Several months later I was interested to hear that they were seriously considering marriage.
Reaction formation
This is called a reaction formation. It’s when people – quite unconsciously – behave in exactly the opposite way to what they’re – again perhaps quite unconsciously – feeling. The reason for the transformation of something into its polar opposite is to protect against emotions which are unacceptable to the individual. Those emotions might be embarrassing, shameful, guilt-inducing, socially impermissible or repellent. Whatever the case, they’re threatening.
In adults….
You can probably think of your own examples of this. It might be a person attracted to the same sex who regularly inveighs against homosexuality. Or a highly religious person battling lustful urges and loudly extolling the virtues of modesty. Or an absent parent who showers their children with presents. Or two people who secretly can’t stand each other making fulsome pronouncements of friendship and admiration.
… In children
One of the earliest appearances of reaction formation is in the very young child who gets a brother or sister. For all the love they may have for the new sibling, the child is quite likely to feel angry with, jealous of and pushed aside by this newcomer who’s suddenly getting all the attention that only yesterday was theirs. But the child usually manages to convert their negative feelings into feelings of love for the new family member. Something of the other feelings often seeps through, however. They hug the baby sister to the point where she starts screaming. They bounce the baby brother up and down too violently. They talk to them too loudly, offer them something dangerous to eat or accidentally drop them.

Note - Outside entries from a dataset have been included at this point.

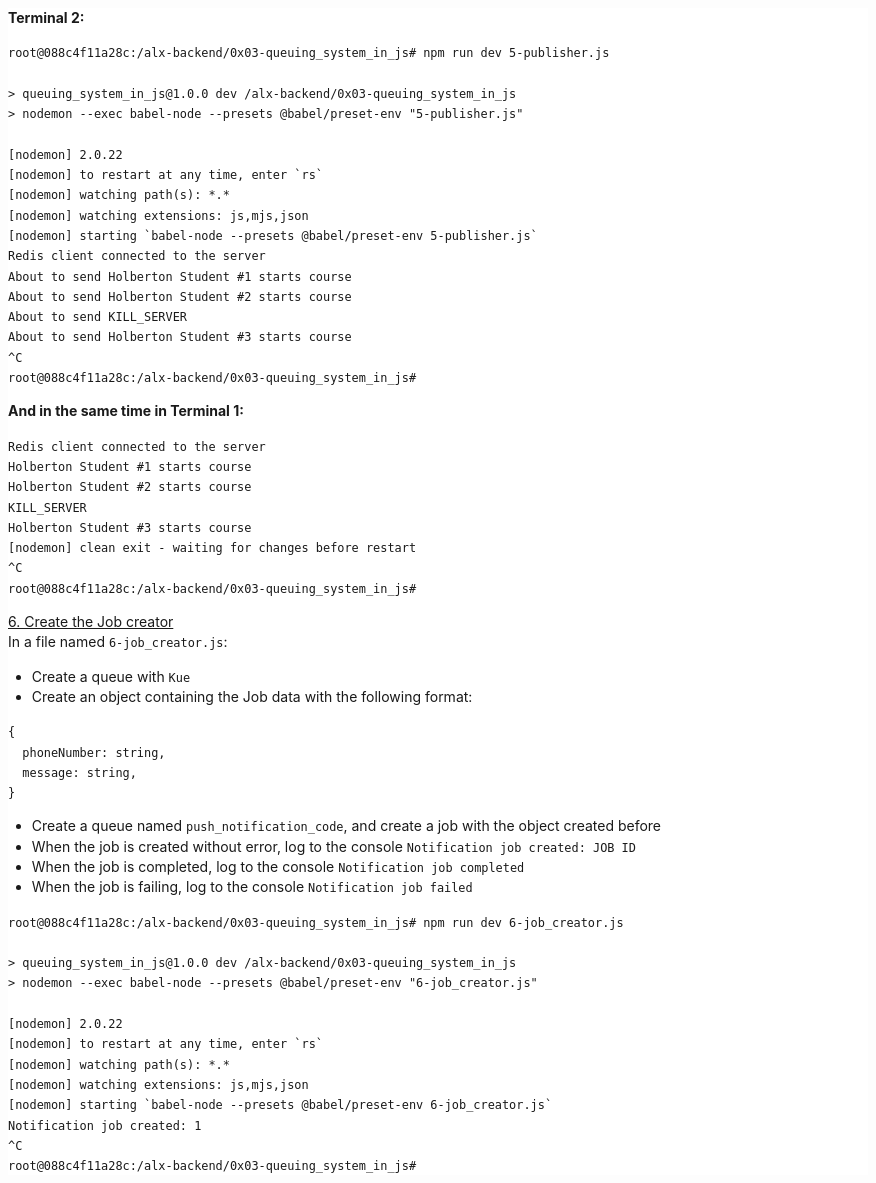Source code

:<b>Terminal 2:</b>

```
root@088c4f11a28c:/alx-backend/0x03-queuing_system_in_js# npm run dev 5-publisher.js

> queuing_system_in_js@1.0.0 dev /alx-backend/0x03-queuing_system_in_js
> nodemon --exec babel-node --presets @babel/preset-env "5-publisher.js"

[nodemon] 2.0.22
[nodemon] to restart at any time, enter `rs`
[nodemon] watching path(s): *.*
[nodemon] watching extensions: js,mjs,json
[nodemon] starting `babel-node --presets @babel/preset-env 5-publisher.js`
Redis client connected to the server
About to send Holberton Student #1 starts course
About to send Holberton Student #2 starts course
About to send KILL_SERVER
About to send Holberton Student #3 starts course
^C
root@088c4f11a28c:/alx-backend/0x03-queuing_system_in_js#
```

<b>And in the same time in Terminal 1:</b>

```
Redis client connected to the server
Holberton Student #1 starts course
Holberton Student #2 starts course
KILL_SERVER
Holberton Student #3 starts course
[nodemon] clean exit - waiting for changes before restart
^C
root@088c4f11a28c:/alx-backend/0x03-queuing_system_in_js#
```

[6. Create the Job creator](./6-job_creator.js)<br>
In a file named `6-job_creator.js`:

* Create a queue with `Kue`
* Create an object containing the Job data with the following format:

```
{
  phoneNumber: string,
  message: string,
}
```

* Create a queue named `push_notification_code`, and create a job with the object created before
* When the job is created without error, log to the console `Notification job created: JOB ID`
* When the job is completed, log to the console `Notification job completed`
* When the job is failing, log to the console `Notification job failed`

```
root@088c4f11a28c:/alx-backend/0x03-queuing_system_in_js# npm run dev 6-job_creator.js

> queuing_system_in_js@1.0.0 dev /alx-backend/0x03-queuing_system_in_js
> nodemon --exec babel-node --presets @babel/preset-env "6-job_creator.js"

[nodemon] 2.0.22
[nodemon] to restart at any time, enter `rs`
[nodemon] watching path(s): *.*
[nodemon] watching extensions: js,mjs,json
[nodemon] starting `babel-node --presets @babel/preset-env 6-job_creator.js`
Notification job created: 1
^C
root@088c4f11a28c:/alx-backend/0x03-queuing_system_in_js#
```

This ‘seeping through’ is frequently the give-away of a reaction formation at work – including in adults. There’s something exaggerated, false, manic, compulsive or inflexible about the behaviour. Something that doesn’t ring true.
Ambivalence
I said that reaction formations are when a feeling is expressed in a diametrically opposite way. But more accurately they’re a denial that more than one thing is being felt. It’s perfectly possible for us to be ambivalent towards people – for example sometimes to feel love and hatred, admiration and envy, gratitude and resentment and so on. Instead of being able to tolerate that, a person lapses into a reaction formation to express only one pole of the twin-pole emotions being experienced.
In a small child that’s understandable. In an adult perhaps it would be more appropriate to be self-aware and honest enough to recognize the complexity of the emotions at play. And to behave accordingly.